There was a moment of truth for this team. A moment when they became one. It was back in September 1979 when they were playing a game in Norway. It ended in a 4-4 tie, and Brooks, to say the least, was dissatisfied. ''We're going to skate sometime today,'' he told them afterward. Then he sent them back onto the ice.

Forward Dave Silk recalls it this way: ''There were 30 or 40 people still in the stands. First they thought we were putting on a skating exhibition, and they cheered. After a while they realized the coach was mad at us for not playing hard, and they booed. Then they got bored and left. Then the workers got bored, and they turned off the lights.''

Doing Herbies in the dark … it's terrifying. But they did them. Schneider happened to have been thrown out of the game, and he had already changed into his street clothes. He was watching in horror as his teammates went up and back, up and back. Again and again and again. But instead of feeling reprieved, he felt guilty. ''Should I get my skates on, Patty?'' he asked assistant coach Craig Patrick. ''Cool it, Buzz,'' Patrick replied.

It ended at last, and Brooks had the players coast slowly around the rink so that the lactic acid could work itself out of their muscles. And that was when forward Mark Johnson broke his stick over the boards. Mark Johnson, who made the team go. Mark Johnson, who was its hardest worker, its smartest player. Mark Johnson, whom Brooks never, ever had to yell at. And you know what Brooks said -- screamed -- after skating those kids within an inch of their lives? ''If I ever see a kid hit a stick on the boards again, I'll skate you till you die!'' They believed him. And they would have died, just to spite him. Says Silk, ''I can remember times when I was so mad at him I tried to skate so hard I'd collapse, so I could say to him, 'See what you did?' '' But they weren't an all-star team anymore. They were together in this, all for one. And; Brooks was the enemy. And don't think he didn't know it. It was a lonely year by design, all right.

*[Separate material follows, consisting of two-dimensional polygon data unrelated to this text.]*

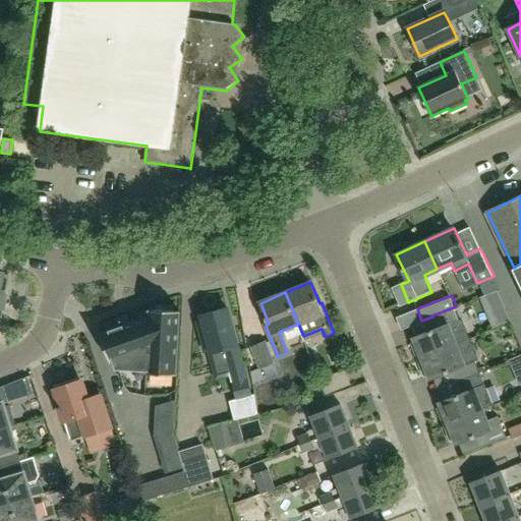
[(464,328),(456,306),(431,315),(432,316),(437,328),(414,336),(416,340),(412,342),(419,358),(459,343),(469,340),(464,328)]
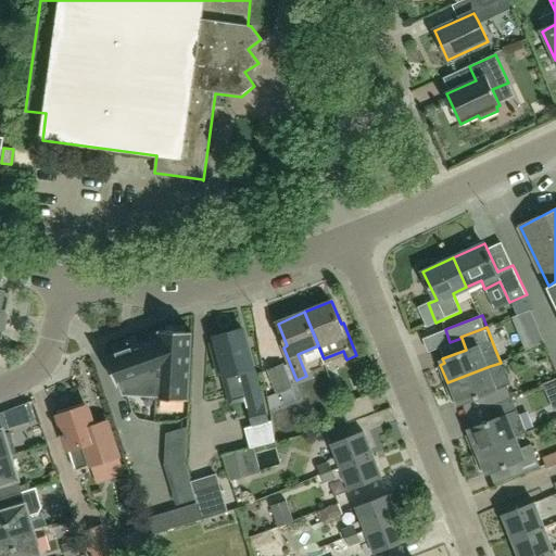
[(243,328),(216,337),(217,342),(211,344),(219,375),(225,374),(226,377),(240,373),(253,426),(245,428),(250,449),(272,443),(270,420),(267,421),(243,328)]
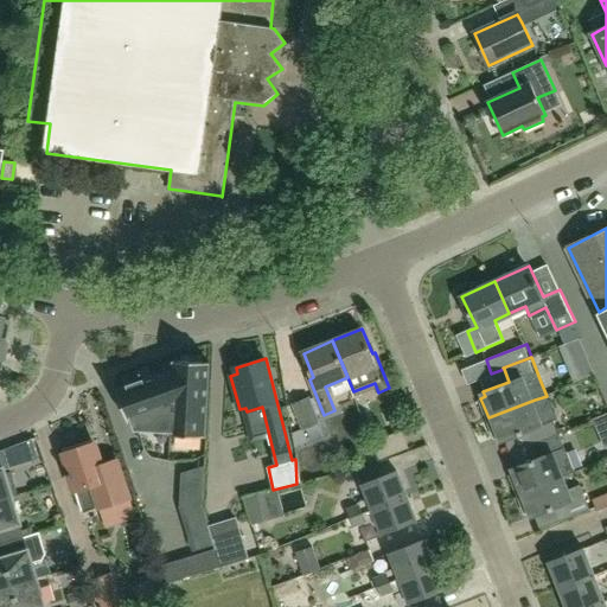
[(176,359),(176,368),(119,388),(131,421),(133,420),(136,428),(171,430),(171,434),(206,436),(211,362),(176,359)]
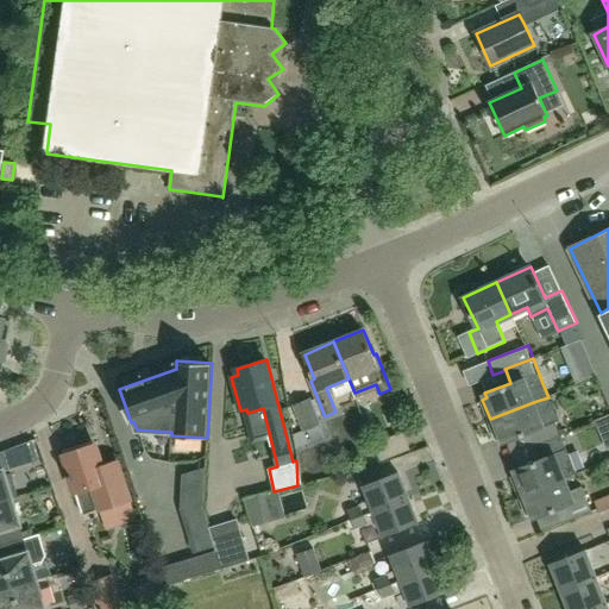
[(548,397),(537,401),(490,419),(497,439),(502,437),(503,443),(529,432),(534,446),(563,434),(553,410),(548,397)]
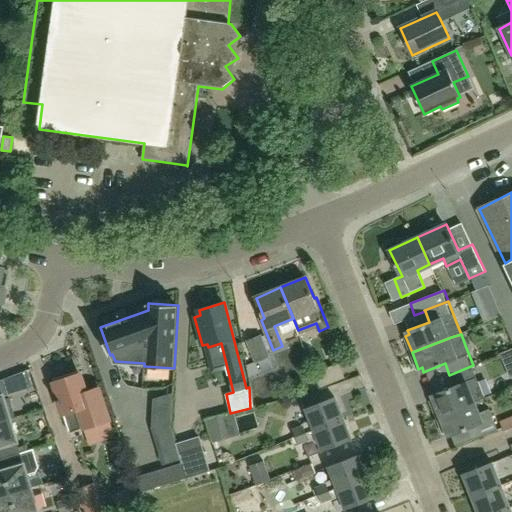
[(256,363),(269,358),(261,337),(248,342),(256,363)]
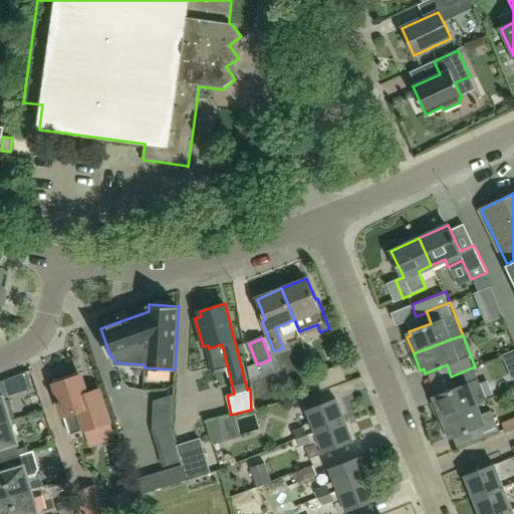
[(321,391),(346,380),(340,364),(315,374),(321,391)]
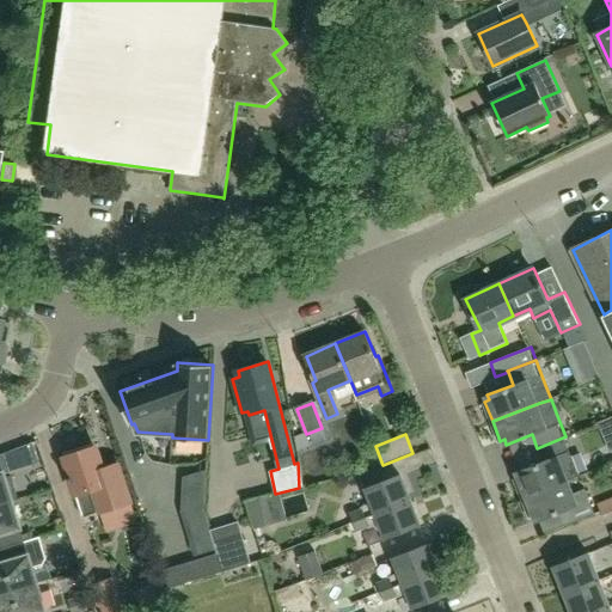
[(565,436),(537,448),(543,461),(516,471),(519,476),(514,478),(522,497),(569,481),(581,476),(575,461),(565,436)]
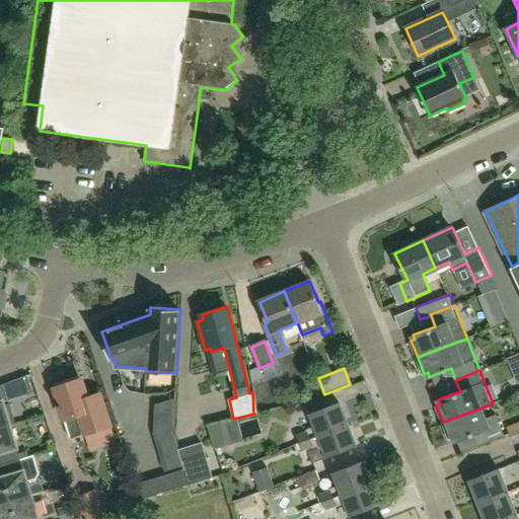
[(54,387),(64,418),(67,427),(81,423),(85,433),(112,425),(103,399),(89,403),(81,378),(54,387)]
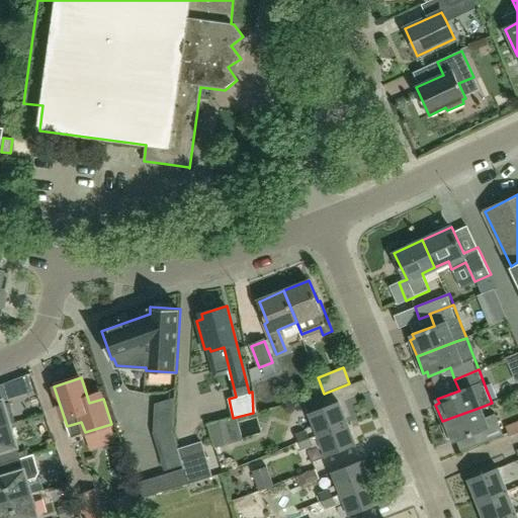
[(0,427),(10,425),(15,423),(9,404),(4,406),(0,393),(0,427)]
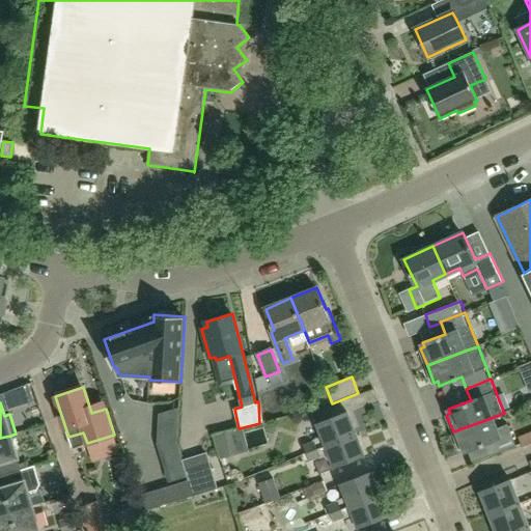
[(182,412),(165,412),(164,466),(180,466),(182,412)]
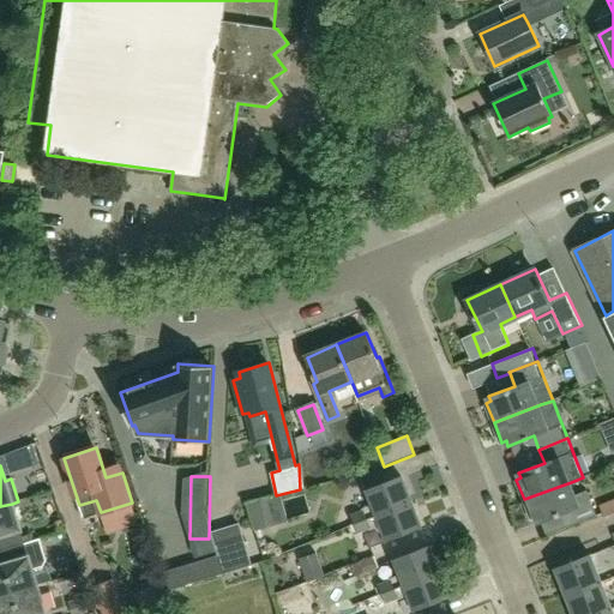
[(355,524),(411,501),(401,476),(367,489),(373,505),(363,510),(363,512),(351,517),(355,524)]
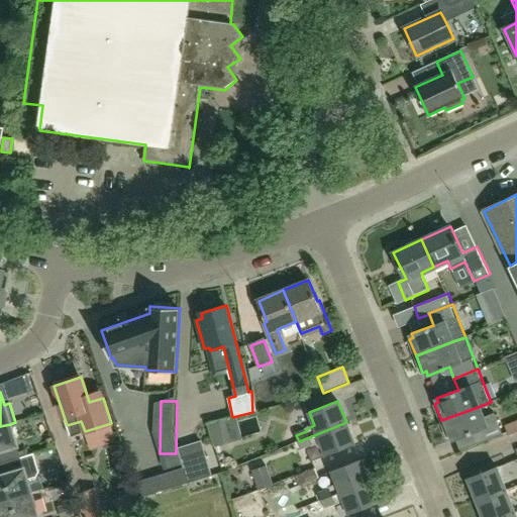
[(481,406),(441,420),(447,437),(451,435),(452,440),(475,431),(479,443),(503,433),(495,413),(485,417),(481,406)]
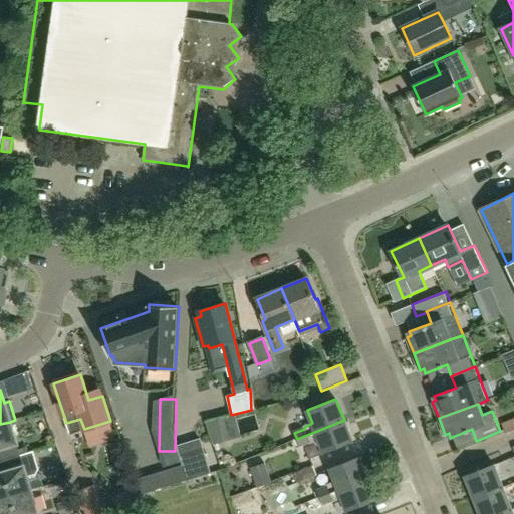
[(323,453),(352,441),(344,420),(297,439),(299,446),(308,442),(308,444),(318,440),(323,453)]
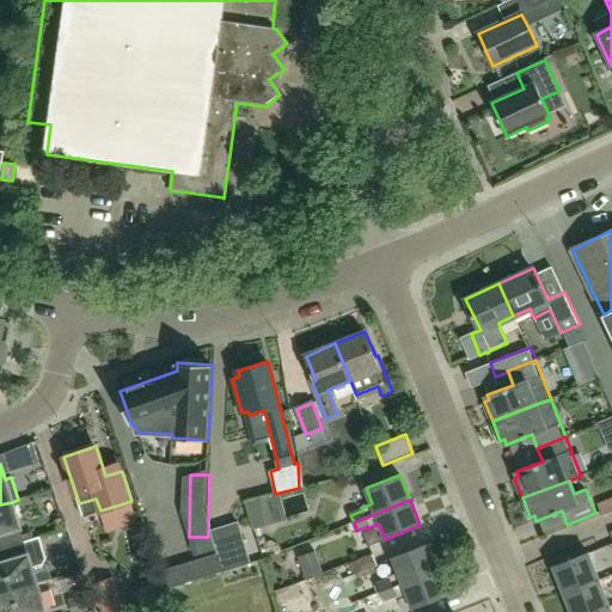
[(0,550),(24,543),(12,502),(0,505),(0,550)]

''He knew exactly where to quit,'' says John Harrington, a forward whose place on the team was never secure. ''He'd push you right to the limit where you were ready to say, 'I've had it. I'm throwing it in' -- and then he'd back off.''

For Brooks, the trick was knowing where that limit was for every player. They may have been a team, but they were still 20 different personalities. The first time Brooks saw Silk skate at the Colorado Springs training camp, he took him aside and said, ''I don't know if you can't skate or you won't skate, but I intend to find out.'' Silk had been an All-America at Boston University and had the reputation of playing his best in the biggest games. Brooks wanted him on the Olympic team, but he knew that Silk needed more speed. So he promised to ride him, to embarrass him, to rant and rave at him all season.